_Activity_.
Instruction for the entries that follow: retype exactly the lines from the line with "523 584 603" to the line with "244 580 24.36", both included, and omit all others.
(Provided information begins)
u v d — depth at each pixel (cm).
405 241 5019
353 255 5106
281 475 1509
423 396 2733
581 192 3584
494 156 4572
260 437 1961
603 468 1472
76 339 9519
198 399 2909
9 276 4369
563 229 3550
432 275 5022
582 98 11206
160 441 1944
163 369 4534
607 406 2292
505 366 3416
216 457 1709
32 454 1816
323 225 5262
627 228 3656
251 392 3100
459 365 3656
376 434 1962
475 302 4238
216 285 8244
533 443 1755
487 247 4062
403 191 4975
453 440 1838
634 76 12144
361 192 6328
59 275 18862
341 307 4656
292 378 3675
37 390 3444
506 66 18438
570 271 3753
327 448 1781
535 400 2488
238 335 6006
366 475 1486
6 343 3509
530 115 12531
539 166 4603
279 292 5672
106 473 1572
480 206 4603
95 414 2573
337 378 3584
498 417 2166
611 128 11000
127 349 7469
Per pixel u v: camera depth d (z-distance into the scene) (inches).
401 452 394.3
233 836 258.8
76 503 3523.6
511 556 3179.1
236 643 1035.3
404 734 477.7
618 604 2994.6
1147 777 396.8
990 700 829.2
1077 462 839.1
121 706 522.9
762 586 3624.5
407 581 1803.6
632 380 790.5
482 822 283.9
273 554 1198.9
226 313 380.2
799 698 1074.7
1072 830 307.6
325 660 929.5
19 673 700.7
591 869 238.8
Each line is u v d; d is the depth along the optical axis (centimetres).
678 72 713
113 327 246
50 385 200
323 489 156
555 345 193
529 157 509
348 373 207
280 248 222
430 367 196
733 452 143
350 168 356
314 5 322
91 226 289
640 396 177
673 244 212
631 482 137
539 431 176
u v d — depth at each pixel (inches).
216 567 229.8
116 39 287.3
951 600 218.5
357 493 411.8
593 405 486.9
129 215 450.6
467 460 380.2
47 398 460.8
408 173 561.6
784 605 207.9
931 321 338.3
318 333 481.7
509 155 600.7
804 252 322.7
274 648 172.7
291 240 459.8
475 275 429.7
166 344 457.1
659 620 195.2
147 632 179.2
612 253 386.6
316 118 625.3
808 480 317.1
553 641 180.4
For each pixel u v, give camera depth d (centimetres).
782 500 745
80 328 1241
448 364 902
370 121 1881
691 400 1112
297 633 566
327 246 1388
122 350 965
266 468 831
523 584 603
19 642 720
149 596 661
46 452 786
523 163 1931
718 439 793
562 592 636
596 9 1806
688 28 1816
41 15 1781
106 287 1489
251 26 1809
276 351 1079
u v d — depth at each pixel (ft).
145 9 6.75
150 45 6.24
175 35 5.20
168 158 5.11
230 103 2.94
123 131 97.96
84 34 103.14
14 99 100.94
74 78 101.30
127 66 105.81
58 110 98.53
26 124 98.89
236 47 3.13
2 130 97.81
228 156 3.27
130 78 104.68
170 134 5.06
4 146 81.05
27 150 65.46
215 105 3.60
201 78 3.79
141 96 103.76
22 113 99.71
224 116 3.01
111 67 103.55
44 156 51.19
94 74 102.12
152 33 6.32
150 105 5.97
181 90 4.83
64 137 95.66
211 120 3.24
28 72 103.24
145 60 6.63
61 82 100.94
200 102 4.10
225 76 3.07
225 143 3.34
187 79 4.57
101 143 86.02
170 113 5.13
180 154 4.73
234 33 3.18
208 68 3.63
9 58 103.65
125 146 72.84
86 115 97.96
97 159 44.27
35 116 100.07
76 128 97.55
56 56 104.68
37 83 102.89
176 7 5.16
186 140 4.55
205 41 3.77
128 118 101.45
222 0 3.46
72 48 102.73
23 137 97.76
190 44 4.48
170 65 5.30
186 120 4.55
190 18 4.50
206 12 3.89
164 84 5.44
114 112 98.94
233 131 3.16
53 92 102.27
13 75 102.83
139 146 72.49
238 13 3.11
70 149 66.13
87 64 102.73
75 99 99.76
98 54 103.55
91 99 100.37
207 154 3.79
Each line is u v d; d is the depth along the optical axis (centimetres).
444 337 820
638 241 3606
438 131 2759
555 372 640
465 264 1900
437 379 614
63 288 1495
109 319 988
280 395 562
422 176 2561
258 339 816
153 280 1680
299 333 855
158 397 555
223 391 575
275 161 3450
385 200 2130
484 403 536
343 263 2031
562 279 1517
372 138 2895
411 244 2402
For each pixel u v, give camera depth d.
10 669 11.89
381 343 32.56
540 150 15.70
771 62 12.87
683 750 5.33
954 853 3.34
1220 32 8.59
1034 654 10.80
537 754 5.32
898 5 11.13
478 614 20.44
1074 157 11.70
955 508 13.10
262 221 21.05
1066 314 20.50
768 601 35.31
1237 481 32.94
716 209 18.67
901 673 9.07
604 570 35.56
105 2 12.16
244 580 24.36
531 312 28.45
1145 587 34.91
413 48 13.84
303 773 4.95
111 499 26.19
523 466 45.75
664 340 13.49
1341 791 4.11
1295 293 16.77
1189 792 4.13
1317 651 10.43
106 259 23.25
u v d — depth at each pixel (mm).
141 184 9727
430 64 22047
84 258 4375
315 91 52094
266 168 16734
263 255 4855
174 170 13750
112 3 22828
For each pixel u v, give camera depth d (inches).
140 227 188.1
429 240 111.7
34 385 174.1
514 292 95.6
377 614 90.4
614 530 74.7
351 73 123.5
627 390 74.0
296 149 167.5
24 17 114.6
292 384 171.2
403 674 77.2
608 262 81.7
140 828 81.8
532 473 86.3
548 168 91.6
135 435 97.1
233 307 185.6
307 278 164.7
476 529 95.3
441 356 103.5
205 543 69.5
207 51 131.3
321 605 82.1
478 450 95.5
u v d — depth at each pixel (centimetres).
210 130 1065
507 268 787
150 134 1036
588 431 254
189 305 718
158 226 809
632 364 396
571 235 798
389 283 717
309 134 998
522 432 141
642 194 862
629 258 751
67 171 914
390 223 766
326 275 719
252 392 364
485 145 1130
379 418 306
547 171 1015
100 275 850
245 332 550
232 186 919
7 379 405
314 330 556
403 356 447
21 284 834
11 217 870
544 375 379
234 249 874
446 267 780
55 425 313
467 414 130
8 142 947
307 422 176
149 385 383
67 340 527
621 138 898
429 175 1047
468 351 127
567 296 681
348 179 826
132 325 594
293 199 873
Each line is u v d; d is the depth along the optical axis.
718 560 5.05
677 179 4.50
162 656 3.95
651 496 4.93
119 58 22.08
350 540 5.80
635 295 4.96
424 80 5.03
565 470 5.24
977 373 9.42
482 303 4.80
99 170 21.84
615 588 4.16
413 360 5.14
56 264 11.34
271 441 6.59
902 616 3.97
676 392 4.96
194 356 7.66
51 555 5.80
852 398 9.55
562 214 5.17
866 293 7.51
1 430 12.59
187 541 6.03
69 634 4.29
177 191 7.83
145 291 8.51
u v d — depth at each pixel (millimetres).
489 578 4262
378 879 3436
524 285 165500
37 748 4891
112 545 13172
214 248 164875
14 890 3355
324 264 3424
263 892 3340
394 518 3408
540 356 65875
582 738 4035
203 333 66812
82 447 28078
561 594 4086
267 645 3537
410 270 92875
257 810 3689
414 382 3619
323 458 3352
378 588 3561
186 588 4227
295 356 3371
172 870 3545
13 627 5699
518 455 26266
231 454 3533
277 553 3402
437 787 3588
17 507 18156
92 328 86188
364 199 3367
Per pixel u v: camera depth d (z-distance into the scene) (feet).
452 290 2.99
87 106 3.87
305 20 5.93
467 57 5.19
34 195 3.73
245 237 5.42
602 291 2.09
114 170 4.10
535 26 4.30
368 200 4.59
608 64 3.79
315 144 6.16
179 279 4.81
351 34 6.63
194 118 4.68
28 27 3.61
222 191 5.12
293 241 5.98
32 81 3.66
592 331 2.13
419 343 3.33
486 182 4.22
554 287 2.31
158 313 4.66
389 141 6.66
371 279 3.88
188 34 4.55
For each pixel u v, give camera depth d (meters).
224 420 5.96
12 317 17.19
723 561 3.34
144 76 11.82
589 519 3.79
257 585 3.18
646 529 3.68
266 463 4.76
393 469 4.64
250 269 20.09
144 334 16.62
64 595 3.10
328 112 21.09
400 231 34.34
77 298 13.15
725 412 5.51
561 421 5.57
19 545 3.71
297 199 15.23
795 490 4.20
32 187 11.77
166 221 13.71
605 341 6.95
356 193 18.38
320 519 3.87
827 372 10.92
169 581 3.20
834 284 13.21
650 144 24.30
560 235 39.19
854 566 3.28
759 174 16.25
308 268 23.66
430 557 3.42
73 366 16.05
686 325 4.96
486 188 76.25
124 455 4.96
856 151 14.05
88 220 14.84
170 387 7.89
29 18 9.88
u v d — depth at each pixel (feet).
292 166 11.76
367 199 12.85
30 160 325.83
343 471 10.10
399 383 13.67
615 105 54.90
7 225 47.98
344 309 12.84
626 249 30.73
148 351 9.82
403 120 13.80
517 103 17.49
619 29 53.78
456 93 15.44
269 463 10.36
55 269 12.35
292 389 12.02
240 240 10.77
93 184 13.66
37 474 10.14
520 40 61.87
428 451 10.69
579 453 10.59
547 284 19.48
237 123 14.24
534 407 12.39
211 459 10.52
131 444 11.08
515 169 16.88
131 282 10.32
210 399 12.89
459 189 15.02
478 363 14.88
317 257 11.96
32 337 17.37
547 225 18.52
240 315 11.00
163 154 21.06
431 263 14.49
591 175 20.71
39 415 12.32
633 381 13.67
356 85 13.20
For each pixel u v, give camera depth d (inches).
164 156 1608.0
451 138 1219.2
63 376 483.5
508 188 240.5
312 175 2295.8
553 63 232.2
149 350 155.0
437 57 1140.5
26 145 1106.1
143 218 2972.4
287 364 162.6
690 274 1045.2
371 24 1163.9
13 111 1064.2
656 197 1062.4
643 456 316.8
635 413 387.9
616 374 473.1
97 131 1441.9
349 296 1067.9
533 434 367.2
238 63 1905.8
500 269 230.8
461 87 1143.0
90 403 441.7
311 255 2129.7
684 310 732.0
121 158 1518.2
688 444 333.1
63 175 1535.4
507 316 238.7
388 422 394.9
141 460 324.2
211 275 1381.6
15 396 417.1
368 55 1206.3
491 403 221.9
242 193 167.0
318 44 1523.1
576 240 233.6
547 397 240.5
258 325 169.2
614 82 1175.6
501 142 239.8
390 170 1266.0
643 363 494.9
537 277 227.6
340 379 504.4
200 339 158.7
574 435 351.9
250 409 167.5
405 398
(Provided information ends)
_Reply to the exercise_.
523 584 603
19 642 720
149 596 661
46 452 786
523 163 1931
718 439 793
562 592 636
596 9 1806
688 28 1816
41 15 1781
106 287 1489
251 26 1809
276 351 1079
u v d — depth at each pixel (ft).
145 9 6.75
150 45 6.24
175 35 5.20
168 158 5.11
230 103 2.94
123 131 97.96
84 34 103.14
14 99 100.94
74 78 101.30
127 66 105.81
58 110 98.53
26 124 98.89
236 47 3.13
2 130 97.81
228 156 3.27
130 78 104.68
170 134 5.06
4 146 81.05
27 150 65.46
215 105 3.60
201 78 3.79
141 96 103.76
22 113 99.71
224 116 3.01
111 67 103.55
44 156 51.19
94 74 102.12
152 33 6.32
150 105 5.97
181 90 4.83
64 137 95.66
211 120 3.24
28 72 103.24
145 60 6.63
61 82 100.94
200 102 4.10
225 76 3.07
225 143 3.34
187 79 4.57
101 143 86.02
170 113 5.13
180 154 4.73
234 33 3.18
208 68 3.63
9 58 103.65
125 146 72.84
86 115 97.96
97 159 44.27
35 116 100.07
76 128 97.55
56 56 104.68
37 83 102.89
176 7 5.16
186 140 4.55
205 41 3.77
128 118 101.45
222 0 3.46
72 48 102.73
23 137 97.76
190 44 4.48
170 65 5.30
186 120 4.55
190 18 4.50
206 12 3.89
164 84 5.44
114 112 98.94
233 131 3.16
53 92 102.27
13 75 102.83
139 146 72.49
238 13 3.11
70 149 66.13
87 64 102.73
75 99 99.76
98 54 103.55
91 99 100.37
207 154 3.79
Each line is u v d; d is the depth along the optical axis (centimetres).
444 337 820
638 241 3606
438 131 2759
555 372 640
465 264 1900
437 379 614
63 288 1495
109 319 988
280 395 562
422 176 2561
258 339 816
153 280 1680
299 333 855
158 397 555
223 391 575
275 161 3450
385 200 2130
484 403 536
343 263 2031
562 279 1517
372 138 2895
411 244 2402
For each pixel u v, give camera depth d.
10 669 11.89
381 343 32.56
540 150 15.70
771 62 12.87
683 750 5.33
954 853 3.34
1220 32 8.59
1034 654 10.80
537 754 5.32
898 5 11.13
478 614 20.44
1074 157 11.70
955 508 13.10
262 221 21.05
1066 314 20.50
768 601 35.31
1237 481 32.94
716 209 18.67
901 673 9.07
604 570 35.56
105 2 12.16
244 580 24.36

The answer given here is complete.